Dr. Gundry says antibiotics and common painkillers can harm the gut microbiome, with even something like an antacid leading to other problems.
"And so I see so many people with dementia and congestive heart failure who've been taking these drugs chronically," he said. "In fact, the FDA has a warning on these products that you should never take them longer than two weeks because they're that dangerous."
Dust Off Those Sneakers
Dr. Gundry says exercise keeps the body working well no matter what the calendar says. It improves blood flow, particularly to the brain. Women who exercise routinely during their lifespan have a 90-percent reduction in Alzheimer's compared to women who don't. Muscles strengthen bones, thus preventing injury.
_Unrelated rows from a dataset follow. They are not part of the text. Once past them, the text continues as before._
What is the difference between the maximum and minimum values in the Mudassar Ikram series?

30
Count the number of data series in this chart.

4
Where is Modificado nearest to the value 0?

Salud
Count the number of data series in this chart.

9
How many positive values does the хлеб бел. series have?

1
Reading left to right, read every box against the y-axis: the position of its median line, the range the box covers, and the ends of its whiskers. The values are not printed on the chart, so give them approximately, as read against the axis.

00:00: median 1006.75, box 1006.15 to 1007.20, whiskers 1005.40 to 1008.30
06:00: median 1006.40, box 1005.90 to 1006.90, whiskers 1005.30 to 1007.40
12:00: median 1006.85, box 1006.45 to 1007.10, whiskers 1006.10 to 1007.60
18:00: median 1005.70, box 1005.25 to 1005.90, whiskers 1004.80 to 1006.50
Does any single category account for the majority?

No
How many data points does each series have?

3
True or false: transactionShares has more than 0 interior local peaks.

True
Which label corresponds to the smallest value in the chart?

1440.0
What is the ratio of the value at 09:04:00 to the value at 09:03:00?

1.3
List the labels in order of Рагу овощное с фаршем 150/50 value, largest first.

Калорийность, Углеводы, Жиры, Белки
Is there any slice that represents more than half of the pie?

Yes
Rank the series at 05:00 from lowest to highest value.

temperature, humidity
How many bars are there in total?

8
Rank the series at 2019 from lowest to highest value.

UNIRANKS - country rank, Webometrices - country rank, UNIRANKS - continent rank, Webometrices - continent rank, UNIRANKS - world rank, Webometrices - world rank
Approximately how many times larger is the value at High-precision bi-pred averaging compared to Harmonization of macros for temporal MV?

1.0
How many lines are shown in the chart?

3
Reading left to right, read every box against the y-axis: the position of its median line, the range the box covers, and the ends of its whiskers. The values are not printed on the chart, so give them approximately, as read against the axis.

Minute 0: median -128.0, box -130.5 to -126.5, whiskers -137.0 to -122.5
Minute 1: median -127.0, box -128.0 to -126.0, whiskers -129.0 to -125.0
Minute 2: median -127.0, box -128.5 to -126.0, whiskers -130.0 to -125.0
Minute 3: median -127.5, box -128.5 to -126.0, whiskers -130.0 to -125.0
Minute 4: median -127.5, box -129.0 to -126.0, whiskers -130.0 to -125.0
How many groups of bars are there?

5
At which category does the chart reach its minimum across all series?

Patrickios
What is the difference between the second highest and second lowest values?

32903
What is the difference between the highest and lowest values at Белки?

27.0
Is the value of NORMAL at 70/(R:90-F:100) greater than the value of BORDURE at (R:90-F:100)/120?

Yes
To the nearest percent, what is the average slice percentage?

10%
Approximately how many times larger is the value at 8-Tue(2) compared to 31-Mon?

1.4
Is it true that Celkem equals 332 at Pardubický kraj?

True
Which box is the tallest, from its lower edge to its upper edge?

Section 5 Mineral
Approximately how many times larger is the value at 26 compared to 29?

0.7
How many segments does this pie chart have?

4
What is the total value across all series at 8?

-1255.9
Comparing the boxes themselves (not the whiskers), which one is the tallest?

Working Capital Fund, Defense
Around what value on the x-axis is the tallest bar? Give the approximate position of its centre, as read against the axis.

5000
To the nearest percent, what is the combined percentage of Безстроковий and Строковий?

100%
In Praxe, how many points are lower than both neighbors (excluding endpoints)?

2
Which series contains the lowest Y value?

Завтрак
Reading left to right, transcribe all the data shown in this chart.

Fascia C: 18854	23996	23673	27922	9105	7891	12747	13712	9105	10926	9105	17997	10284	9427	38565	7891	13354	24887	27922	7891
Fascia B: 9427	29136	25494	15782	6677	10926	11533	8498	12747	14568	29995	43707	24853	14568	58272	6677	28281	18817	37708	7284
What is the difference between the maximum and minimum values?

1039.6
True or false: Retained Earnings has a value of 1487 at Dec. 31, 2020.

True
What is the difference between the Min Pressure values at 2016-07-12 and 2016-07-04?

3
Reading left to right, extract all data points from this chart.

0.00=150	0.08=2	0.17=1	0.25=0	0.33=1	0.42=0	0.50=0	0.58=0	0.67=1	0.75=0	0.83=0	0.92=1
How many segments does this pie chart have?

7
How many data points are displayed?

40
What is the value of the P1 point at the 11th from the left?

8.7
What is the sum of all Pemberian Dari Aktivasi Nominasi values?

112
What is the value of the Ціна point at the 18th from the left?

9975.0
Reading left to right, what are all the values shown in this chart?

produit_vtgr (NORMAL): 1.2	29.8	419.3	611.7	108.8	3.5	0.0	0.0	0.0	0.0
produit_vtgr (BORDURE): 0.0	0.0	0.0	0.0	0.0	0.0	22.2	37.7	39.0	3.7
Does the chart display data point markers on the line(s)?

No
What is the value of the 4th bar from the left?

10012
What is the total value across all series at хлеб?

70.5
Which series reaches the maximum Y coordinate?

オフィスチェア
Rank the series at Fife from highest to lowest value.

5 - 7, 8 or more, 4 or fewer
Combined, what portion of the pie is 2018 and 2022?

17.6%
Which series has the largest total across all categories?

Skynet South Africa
It turns out that walking against gravity, whether going up or down, is an especially good exercise because it works the area of the body between the knees and the hips, which contains most of our muscle mass. In fact, the five cities worldwide with the highest concentration of centenarians are all very hilly.
Those cities are in what's known as Blue Zones. The only one in the US is Loma Linda, which means 'beautiful hill' in Spanish. This California city is not only home to the largest concentration of centenarians in America, but also the largest concentration of Seventh-Day Adventists. That denomination avoids processed foods and drugs while embracing fasting and exercise.
Years ago, Dr. Gundry practiced heart surgery in Loma Linda and was inspired by the people and their healthy lifestyle. Not long after that, he shifted the focus of his medical practice to teaching the world how to live strong to a ripe old age.